# Monthly Archive: May 2008

## LaTeX presentation and a couple of my .sty files

I did an Introduction to LaTeX for Linguistics at McGill today.

If you want to see the files that went into making it, you can download all of the presentation files. It is a beamer presentation.

Note: There was a problem with the display of the example of example numbering in the original version. Those who were present, and those who have a physical handout, know what I mean. It has been fixed here. Although I am not completely sure what the root cause of the problem was, changing the order of the includepackage commands in the preamble made everything work out.

In case it is interesting, I’ll also post my phtools.sty file, which is basically a package I wrote myself that just includes the other packages I usually use (in an appropriate order) and defines some common convenience macros I use. In there, I also refer to my syntaxarrows.sty file, which I wrote to help out when drawing arrows over a line of text. Both of those are just for informational purposes, you can think of them as unsupported alpha versions.

## More TextMate LaTeX language editing

When starting off with LaTeX, I defined the following convenience command in the all-purpose package I load with everything.

  \newcommand{\mot}[1]{\emph{#1}}


The idea is that inline linguistic examples would be marked with mot rather than \emph or \textit. Why? Well, they’re not emphatic. And just forcing the typeface seemed clunky. So, I decided that my markup should reflect the semantics. However, of course, in reality, the definition simply defines these as emphatic, but I could in principle change this later.

However, I can differentiate these things in my source files with the help of a small addition to the language definition in the LaTeX bundle (see also the previous post).

		{	name = 'meta.function.mot.latex';
contentName = 'string.quoted.mot.latex';
comment = 'Added by Paul Hagstrom';
begin = '((\)mot)(\{)';
end = '\}';
beginCaptures = {
1 = { name = 'support.function.mot.latex'; };
2 = { name = 'punctuation.definition.function.latex'; };
3 = { name = 'punctuation.definition.mot.begin.latex'; };
};
endCaptures = { 0 = { name = 'punctuation.definition.mot.end.latex'; }; };
patterns = ( { include = '\$base'; } );
},


and, now, my \mot{}s are colored like a quoted string, which is really much more like what they are.

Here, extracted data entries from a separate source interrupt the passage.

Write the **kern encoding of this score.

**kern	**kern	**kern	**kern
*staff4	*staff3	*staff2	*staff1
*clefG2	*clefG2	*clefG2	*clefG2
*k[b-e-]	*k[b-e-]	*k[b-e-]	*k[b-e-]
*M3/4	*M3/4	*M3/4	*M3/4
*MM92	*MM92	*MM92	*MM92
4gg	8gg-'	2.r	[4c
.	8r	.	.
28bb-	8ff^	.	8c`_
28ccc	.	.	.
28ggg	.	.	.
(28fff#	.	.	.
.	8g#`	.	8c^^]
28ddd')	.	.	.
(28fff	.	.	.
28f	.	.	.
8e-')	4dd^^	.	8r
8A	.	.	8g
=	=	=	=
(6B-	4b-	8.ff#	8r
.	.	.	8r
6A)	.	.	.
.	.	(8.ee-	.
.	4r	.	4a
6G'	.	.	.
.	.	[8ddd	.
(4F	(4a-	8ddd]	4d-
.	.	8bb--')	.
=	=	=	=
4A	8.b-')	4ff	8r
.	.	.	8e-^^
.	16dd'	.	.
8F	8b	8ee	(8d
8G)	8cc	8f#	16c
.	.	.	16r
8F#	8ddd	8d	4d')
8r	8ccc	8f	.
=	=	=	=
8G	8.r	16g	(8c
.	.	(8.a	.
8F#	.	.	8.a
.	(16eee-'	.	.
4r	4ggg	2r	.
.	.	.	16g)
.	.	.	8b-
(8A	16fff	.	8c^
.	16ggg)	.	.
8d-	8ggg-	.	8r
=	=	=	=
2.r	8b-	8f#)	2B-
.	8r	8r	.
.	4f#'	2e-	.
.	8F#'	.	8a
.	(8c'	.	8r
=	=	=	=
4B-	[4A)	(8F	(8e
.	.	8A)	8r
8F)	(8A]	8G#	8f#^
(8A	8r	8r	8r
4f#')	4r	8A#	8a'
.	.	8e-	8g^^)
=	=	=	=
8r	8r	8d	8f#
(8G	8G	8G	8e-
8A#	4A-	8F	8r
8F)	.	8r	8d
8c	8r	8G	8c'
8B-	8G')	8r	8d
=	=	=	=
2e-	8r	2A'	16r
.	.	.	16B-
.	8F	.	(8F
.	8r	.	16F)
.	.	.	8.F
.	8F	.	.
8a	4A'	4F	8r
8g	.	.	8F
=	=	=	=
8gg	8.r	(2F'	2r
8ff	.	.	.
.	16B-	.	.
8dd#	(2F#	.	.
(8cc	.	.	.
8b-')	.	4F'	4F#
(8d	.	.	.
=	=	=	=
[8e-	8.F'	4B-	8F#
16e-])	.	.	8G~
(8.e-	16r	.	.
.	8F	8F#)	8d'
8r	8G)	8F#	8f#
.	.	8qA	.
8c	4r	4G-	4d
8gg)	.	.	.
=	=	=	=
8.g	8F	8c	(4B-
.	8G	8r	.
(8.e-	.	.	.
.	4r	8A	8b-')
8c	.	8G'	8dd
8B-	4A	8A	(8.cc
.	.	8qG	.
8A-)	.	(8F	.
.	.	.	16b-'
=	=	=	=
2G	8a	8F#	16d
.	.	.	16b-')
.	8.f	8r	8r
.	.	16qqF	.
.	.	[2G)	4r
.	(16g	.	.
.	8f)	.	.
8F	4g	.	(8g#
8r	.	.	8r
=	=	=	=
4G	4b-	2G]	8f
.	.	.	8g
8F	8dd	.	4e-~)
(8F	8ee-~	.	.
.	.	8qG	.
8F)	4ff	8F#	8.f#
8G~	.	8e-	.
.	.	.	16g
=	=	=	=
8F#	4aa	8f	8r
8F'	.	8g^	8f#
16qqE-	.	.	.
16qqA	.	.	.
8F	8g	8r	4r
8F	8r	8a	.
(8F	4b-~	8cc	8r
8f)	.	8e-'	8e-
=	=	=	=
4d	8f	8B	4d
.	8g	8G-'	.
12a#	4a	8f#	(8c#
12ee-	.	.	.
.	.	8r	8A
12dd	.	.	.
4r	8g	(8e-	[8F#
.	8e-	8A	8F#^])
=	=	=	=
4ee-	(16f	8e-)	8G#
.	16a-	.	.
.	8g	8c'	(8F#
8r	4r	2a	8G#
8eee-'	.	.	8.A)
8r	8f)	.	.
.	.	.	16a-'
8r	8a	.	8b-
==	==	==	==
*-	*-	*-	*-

This is just a copy of the \emph rule, but with the name set to reflect a quoted string rather than italicized markup.

Nice to have a post-hoc benefit to that initial semantic decision.

## Adding a little bit to TextMate’s LaTeX bundle

I make use of the citation commands lifted from the style sheet from Semantics & Pragmatics, which defines some useful macros like \posscitet and \pgcitet. But TextMate’s LaTeX bundle, of course, doesn’t know about them.

I can’t claim to understand what I did, but if you go to the Bundle editor, turn down the disclosure arrow on the LaTeX bundle, select LaTeX (down the list a ways, with a grey “L” by it, for “language”), you can edit the language rules. I found the area that handles the citation commands and added these new ones.

About 75% of the way down the file, you’ll find the following line:

						(?:foot)?(?:full)?(?:no)?(?:short)?		# Function Name


I changed it to this:

						(?:foot)?(?:full)?(?:no)?(?:short)?(?:poss)?(?:pg)?		# Function Name


And now it seems to be picking up my \posscitet commands as well.